Article I, Section 20, of the Louisiana Constitution of 1974 prohibits the imposition of excessive punishment. Although a sentence may be within statutory limits, it may violate a defendant's constitutional right against excessive punishment and is subject to appellate review. State v. Sepulvado, 367 So.2d 762, 767 (La. 1979). Generally, a sentence is considered excessive if it is grossly disproportionate to the severity of the crime or is nothing more than the needless imposition of pain and suffering. A sentence is considered grossly disproportionate if, when the crime and punishment are considered in light of the harm to society, it is so disproportionate as to shock one's sense of justice. State v. Reed, 409 So.2d 266, 267 (La. 1982). A trial judge is given wide discretion in the imposition of sentences within statutory limits, and the sentence imposed should not be set aside as excessive in the absence of manifest abuse of discretion. State v.

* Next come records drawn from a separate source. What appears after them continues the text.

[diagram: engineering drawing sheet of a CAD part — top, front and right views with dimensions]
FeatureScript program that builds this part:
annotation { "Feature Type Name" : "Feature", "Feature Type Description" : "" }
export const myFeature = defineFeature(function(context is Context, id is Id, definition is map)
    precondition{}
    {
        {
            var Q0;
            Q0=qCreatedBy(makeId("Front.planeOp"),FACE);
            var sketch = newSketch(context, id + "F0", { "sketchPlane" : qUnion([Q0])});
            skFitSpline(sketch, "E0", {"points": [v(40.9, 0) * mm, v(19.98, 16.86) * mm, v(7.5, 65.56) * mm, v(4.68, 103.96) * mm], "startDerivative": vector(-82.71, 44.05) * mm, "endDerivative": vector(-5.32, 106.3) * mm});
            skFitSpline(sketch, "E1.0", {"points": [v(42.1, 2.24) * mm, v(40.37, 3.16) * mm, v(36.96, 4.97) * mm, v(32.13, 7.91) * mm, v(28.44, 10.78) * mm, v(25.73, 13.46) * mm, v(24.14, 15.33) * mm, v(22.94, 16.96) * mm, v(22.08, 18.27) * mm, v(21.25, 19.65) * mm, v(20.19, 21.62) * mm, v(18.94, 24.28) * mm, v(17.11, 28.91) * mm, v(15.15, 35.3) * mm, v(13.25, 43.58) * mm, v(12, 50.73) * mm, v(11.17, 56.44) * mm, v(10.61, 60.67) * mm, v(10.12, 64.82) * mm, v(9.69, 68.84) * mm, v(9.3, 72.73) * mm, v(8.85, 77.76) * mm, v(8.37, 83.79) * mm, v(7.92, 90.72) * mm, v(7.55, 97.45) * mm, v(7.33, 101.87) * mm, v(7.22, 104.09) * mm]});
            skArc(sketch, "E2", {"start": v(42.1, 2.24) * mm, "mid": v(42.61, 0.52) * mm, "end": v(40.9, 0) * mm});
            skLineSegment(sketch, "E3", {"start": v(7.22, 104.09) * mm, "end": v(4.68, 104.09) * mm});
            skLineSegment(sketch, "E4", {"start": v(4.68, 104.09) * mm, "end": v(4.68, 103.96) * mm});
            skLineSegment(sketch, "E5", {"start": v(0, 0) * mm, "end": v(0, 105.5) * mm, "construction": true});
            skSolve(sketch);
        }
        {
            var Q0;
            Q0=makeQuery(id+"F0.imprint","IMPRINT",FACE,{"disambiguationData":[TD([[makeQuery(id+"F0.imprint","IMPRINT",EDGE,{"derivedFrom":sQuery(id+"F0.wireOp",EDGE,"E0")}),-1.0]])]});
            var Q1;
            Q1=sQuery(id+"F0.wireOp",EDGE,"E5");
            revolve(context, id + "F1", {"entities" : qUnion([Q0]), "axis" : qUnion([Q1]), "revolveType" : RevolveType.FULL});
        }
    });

Lanclos, 419 So.2d 475, 478 (La. 1982).
Pertinent to this matter is the statute which provides that whoever commits manslaughter shall be imprisoned at hard labor for not more than forty years. La.R.S. 14:31(B). The defendant was sentenced to twenty years at hard labor.
Noting that it had ordered and reviewed a pre-sentence investigation in this case, the trial court gave the following reasons for the sentence imposed: the defendant had no criminal background with the exception of the instant offense; any lesser sentence than a lengthy jail term would deprecate the seriousness of the offense; and the killing was senseless, useless, unnecessary, and should not have taken place.
A thorough review of the record reveals that the trial court adequately considered the criteria of Article 894.1 and did not manifestly abuse its discretion in imposing the sentence herein. See La. Code Crim.P. art. 894.1(A)(3), (B)(21), and (B)(28). Further, the sentence was not grossly disproportionate to the severity of the offense, and thus was not unconstitutionally excessive. Accordingly, these assignments of error are without merit.
CONVICTION AND SENTENCE AFFIRMED.
I concur in the result. I believe the portion of the 911 tape recorded at the time the victim initially called was inadmissible as hearsay. The portion of the tape covering the events of the attack itself was admissible. However, admission of the initial portion of the tape was harmless error. I do not believe admission of the beginning of, the tape caused the jury to reach a result which was incorrect.